Record-high average gas prices in 2012 are almost certainly great news for oil companies

These prices are actually low by today’s standards.

The Wall Street Journal is tremendously incensed about gas prices. For the record, it tells us in the headline of an article, gasoline was the most expensive ever in 2012.

The national average price of [gasoline] for the year was $3.60 a gallon, a significant jump from the previous record of $3.51 set in 2011. While 2008 is famous for a huge summer spike that drove the average above $4 a gallon, price[s] weren’t as consistently high as this year, leaving 2008 in third place overall at $3.25. …

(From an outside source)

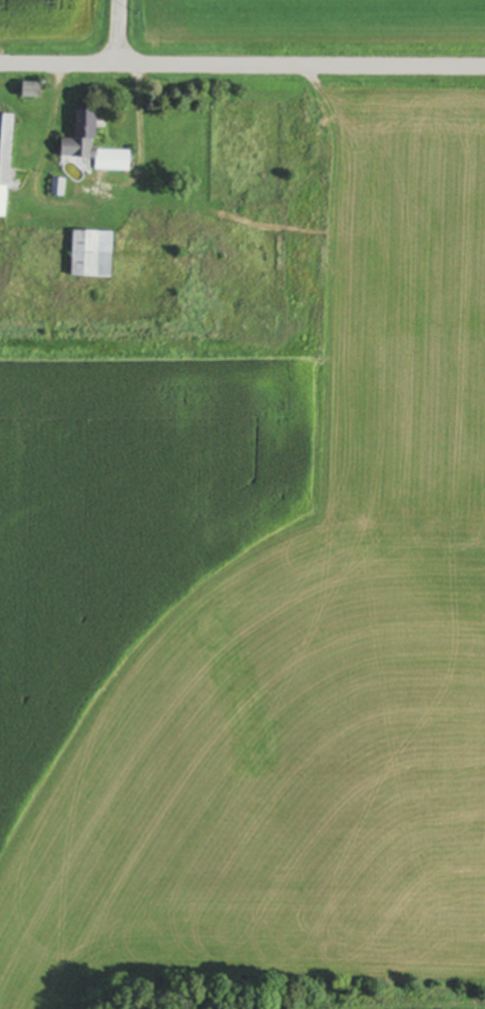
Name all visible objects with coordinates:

AAA said the national average has broken a daily record high for a total [of] 248 days in 2012, including 134 consecutive days of records. April 5 and 6 marked the highest daily national average of the year at $3.94 a gallon … while the price dropped to its low point of $3.22 on Dec. 20.

The paper’s heavily conservative readership might be puzzled by this news. After all, this is what domestic oil production is doing:

And as we know from Republicans, increased drilling means gasoline prices should be going down. But they aren’t (as we’ve noted before). They’re bouncing all over the place.

GasBuddy.com

If we’re to believe that the key to reducing gas prices is more drilling, the second chart in this post should look like the first, except upside down. It doesn’t. It looks like this chart …

Post1.org

… which is the price of a barrel of oil over time. Because that’s what gasoline prices correlate to: how much a barrel of oil costs on the international market.

That gas-prices chart also looks a little like this one.

Data from DailyFinance.com

This graph shows quarterly earnings for oil companies. Up in the summer of 2011, back down, then up again. The correlation is between how much gas costs and how much oil companies earn.

At the end of this month, those companies will start releasing their 2012 profits. If the all-time high average price is any indicator, Exxon and Valero and Chevron and BP probably had a pretty good year.